Non so come e quanto questa operazione Renzi abbia avuto successo, e sono pronto ad essere smentito, ad articolare ulteriormente la vicenda e renderla più complessa nel confronto. Ma mi sembra un po’ più credibile del dipingere il Governo Conte 2 come “troppo di sinistra” o “troppo assistenzialista”.

Occorre comprendere il campo politico che il Governo Draghi ci apre davanti, senza affrontare le diatribe del dibattito pubblico immediato, ma cercando piuttosto di ricostruirne un senso, riavvolgendo il filo. In questo senso, le riflessioni che sto esprimendo erano state stimolate da alcuni post de “Il Sud Conta” nei giorni più caldi della crisi politica scatenata da Renzi, che invito tutti, anche a Nord, a seguire.

In quei giorni, tutti i gruppi sociali tendevano a ripetere i propri ritornelli tranquillizzanti, e ammetto di essermi chiesto se anche la prospettiva delle compagne e dei compagni meridionalisti avesse la stessa postura. Tuttavia, le dichiarazioni di pochi giorni fa del capogruppo leghista alla camera sulla necessità di evitare la perequazione territoriale che Conte voleva mantenere, mi ha aperto gli occhi e fatto collegare dei puntini sul baroncino Renzi che mi erano rimasti sospesi.

Ieri sera, Draghi ha nominato 25 ministri. 18 sono del Nord. 9 Lombardi, tutti nei posti chiave per il Recovery Fund.

A Nord rischia di nevicare un po’ ovunque, il che potrebbe abbassare i tassi di inquinamento più alti d’Europa, quelli che bruciano i polmoni e uccidono decine di migliaia di persone l’anno. Da 50 anni, ben prima della pandemia di Covid-19.
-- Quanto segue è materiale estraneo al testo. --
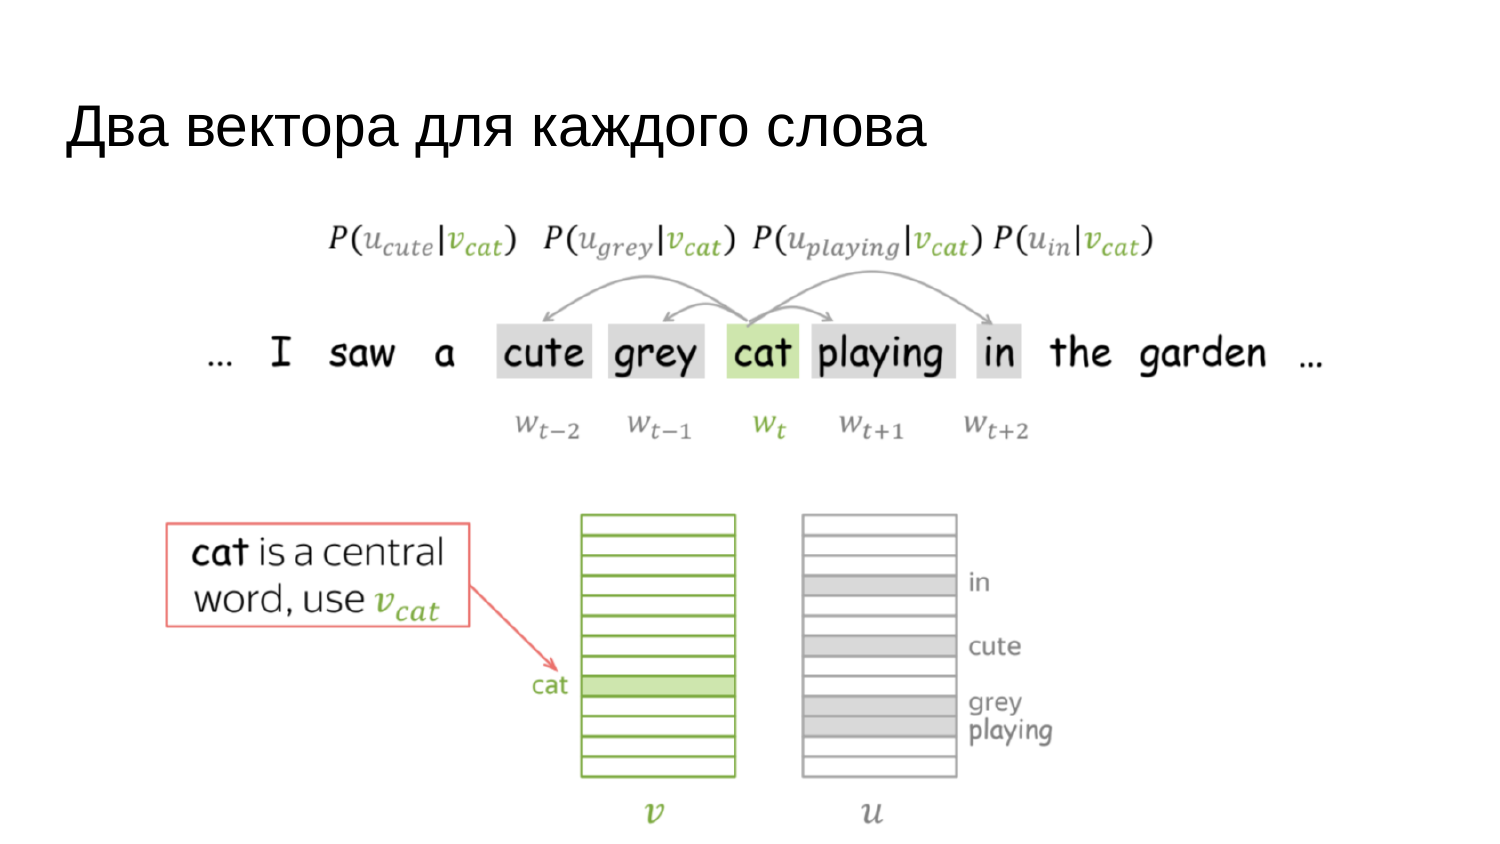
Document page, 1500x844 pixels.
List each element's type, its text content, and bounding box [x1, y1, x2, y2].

picture [160, 216, 1340, 844]
title Два вектора для каждого слова [51, 72, 1449, 167]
Il centro-Sud rimane a clima mite? Di certo, rischia di restare affogato dalla povertà. E Giorgia Meloni è appostata alla finestra. Apparentemente è l’unica finestra (politica) che dà su quel versante. Ma la solidarietà, l’educazione e la sanità autogestite che ho avuto modo di incontrare parzialmente sono impressionanti nel disastro del Pubblico. In Calabria ci sono ospedali dismessi oggi occupati. Da mesi. Sta cambiando tutto, il riscaldamento globale è in buona parte inesorabile, e ci riguarda tutti. Ma non tutti i luoghi si scaldano nello stesso modo.